Tout ce que vous collez reste en contexte, en intégralité, pour le reste de la session. Référencer un fichier par chemin permet à Claude de lire sélectivement et de se concentrer sur la partie qui vous intéresse. En pratique : au lieu de coller auth.ts, écrivez look at the validateToken function in @src/auth.ts. Pour les journaux et les traces de pile, réduisez aux 20 ou 30 lignes pertinentes avant de coller. Pour tout ce qui est volumineux (fichiers de verrouillage, journaux de compilation, vidages de données), mettez-le sur disque et référencez le chemin.

4. Garder CLAUDE.md léger

Ce fichier est ajouté au début de chaque tour, donc son coût est multiplié par le nombre de messages que vous envoyez. Un CLAUDE.md de 300 lignes sur une session de 40 tours représente 12 000 lignes d'entrée que vous avez payées avant de faire du travail. La règle : deux grèves, un écran. N'ajoutez une note que la deuxième fois que vous devez corriger Claude sur la même chose (les problèmes de première fois sont généralement des cas isolés). Et ne laissez jamais le fichier dépasser un seul écran d'environ 80 à 100 lignes ; si quelque chose de nouveau doit y entrer et qu'il n'y a pas de place, quelque chose d'ancien doit sortir. Quand le mettre à jour : juste après une session où vous avez dû corriger Claude deux fois sur la même chose. C'est quand la correction est fraîche et prend une minute à noter. Tous les quelques semaines, lisez le fichier entier et supprimez tout ce qui n'est plus vrai ou dont vous ne vous souvenez pas du but. Les notes obsolètes sont pires que les notes manquantes car elles égarent activement Claude.

5. Demander un plan avant les grands changements

Un plan coûte quelques centaines de jetons. Un mauvais diff de 400 lignes que vous annulez et régénérez coûte des milliers, deux fois, plus les tours passés à expliquer ce qui s'est mal passé. En pratique : pour tout ce qui touche plus de deux ou trois fichiers, basculez en Mode Plan ou demandez simplement : « Avant de changer quoi que ce soit, listez les fichiers que vous allez toucher et ce que vous allez faire dans chacun. » Lisez la liste, corrigez-la en langage clair (« ignorez legacy/, et ne touchez pas encore aux tests »), puis laissez-la s'exécuter.

Conseil de pro : planifiez avec Opus, exécutez avec Sonnet. L'utilisation de plus grande valeur d'Opus est l'écriture du plan lui-même, où le raisonnement plus approfondi paie réellement.
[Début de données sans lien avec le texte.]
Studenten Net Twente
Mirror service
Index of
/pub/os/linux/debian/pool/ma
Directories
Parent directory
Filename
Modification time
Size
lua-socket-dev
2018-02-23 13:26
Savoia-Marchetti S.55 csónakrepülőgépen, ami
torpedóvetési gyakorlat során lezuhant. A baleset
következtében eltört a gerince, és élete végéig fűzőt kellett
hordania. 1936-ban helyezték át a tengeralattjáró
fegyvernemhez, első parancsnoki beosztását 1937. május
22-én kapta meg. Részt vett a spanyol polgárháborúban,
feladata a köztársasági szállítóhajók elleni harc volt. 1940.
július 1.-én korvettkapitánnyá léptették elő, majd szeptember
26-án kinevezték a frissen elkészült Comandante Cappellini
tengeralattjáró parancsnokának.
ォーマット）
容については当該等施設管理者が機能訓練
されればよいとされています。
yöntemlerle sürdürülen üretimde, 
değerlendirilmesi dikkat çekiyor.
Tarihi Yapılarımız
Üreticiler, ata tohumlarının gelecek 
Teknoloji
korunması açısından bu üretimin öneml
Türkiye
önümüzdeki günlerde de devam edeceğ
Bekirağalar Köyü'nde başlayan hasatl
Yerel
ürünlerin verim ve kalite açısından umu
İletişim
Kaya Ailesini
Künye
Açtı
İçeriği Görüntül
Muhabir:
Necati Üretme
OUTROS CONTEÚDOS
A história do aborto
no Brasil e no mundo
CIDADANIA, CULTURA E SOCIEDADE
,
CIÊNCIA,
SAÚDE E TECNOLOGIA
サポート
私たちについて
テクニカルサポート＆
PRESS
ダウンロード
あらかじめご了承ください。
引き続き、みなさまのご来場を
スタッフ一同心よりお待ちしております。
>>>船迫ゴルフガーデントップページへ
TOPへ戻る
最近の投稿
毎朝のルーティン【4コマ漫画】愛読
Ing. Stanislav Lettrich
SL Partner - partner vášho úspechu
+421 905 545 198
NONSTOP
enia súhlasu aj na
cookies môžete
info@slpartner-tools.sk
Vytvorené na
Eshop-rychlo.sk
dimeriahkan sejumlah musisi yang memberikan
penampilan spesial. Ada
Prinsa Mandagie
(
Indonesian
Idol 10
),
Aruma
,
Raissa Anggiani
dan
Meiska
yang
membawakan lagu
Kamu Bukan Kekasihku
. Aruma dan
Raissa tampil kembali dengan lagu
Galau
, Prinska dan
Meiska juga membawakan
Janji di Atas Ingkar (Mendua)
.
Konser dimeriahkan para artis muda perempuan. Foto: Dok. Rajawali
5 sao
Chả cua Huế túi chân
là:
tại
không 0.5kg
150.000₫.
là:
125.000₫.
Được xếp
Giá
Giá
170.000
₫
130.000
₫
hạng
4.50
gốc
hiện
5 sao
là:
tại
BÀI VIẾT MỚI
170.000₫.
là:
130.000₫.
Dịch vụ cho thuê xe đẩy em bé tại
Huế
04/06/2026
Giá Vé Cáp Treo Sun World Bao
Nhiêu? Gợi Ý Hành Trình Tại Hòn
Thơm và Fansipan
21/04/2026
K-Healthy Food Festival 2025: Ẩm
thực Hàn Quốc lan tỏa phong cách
Une fois qu'un bon plan existe, l'exécution est surtout mécanique et Sonnet la gère à une fraction du coût. Flux de travail : /model opus, demandez le plan, examinez et corrigez-le, puis /model sonnet et « exécutez le plan ci-dessus ». Le changement de modèle n'efface pas la conversation, donc Sonnet voit toujours tout ce qu'Opus a produit.


Que faire quand vous atteindrez une limite

  • Utilisateurs de siège Enterprise : le message vous indique quand votre fenêtre se réinitialise. En attendant, vous pouvez basculer vers un modèle plus léger avec /model, ou, si votre organisation le permet, revenir temporairement à une clé API.

  • Utilisateurs de clé API : il n'y a pas de limite d'utilisation, mais vérifiez /cost et votre tableau de bord Console ou fournisseur cloud si les dépenses vous préoccupent. Les chiffres anormalement élevés remontent presque toujours à des sessions très longues qui n'ont jamais été effacées.

  • Fenêtre de contexte pleine (ce qui est différent d'une limite d'utilisation) : exécutez /compact pour continuer, ou /clear si l'historique plus ancien n'est plus nécessaire.


Référence rapide

Commande

Ce qu'elle fait

/model

Voir et basculer les modèles disponibles.

/cost

Afficher l'utilisation des jetons et des dollars de cette session (facturation API).

/clear

Commencer une nouvelle conversation (la mémoire du projet reste).

/compact

Résumer l'historique pour libérer du contexte.

/context

Inspecter ce qui est actuellement chargé dans le contexte.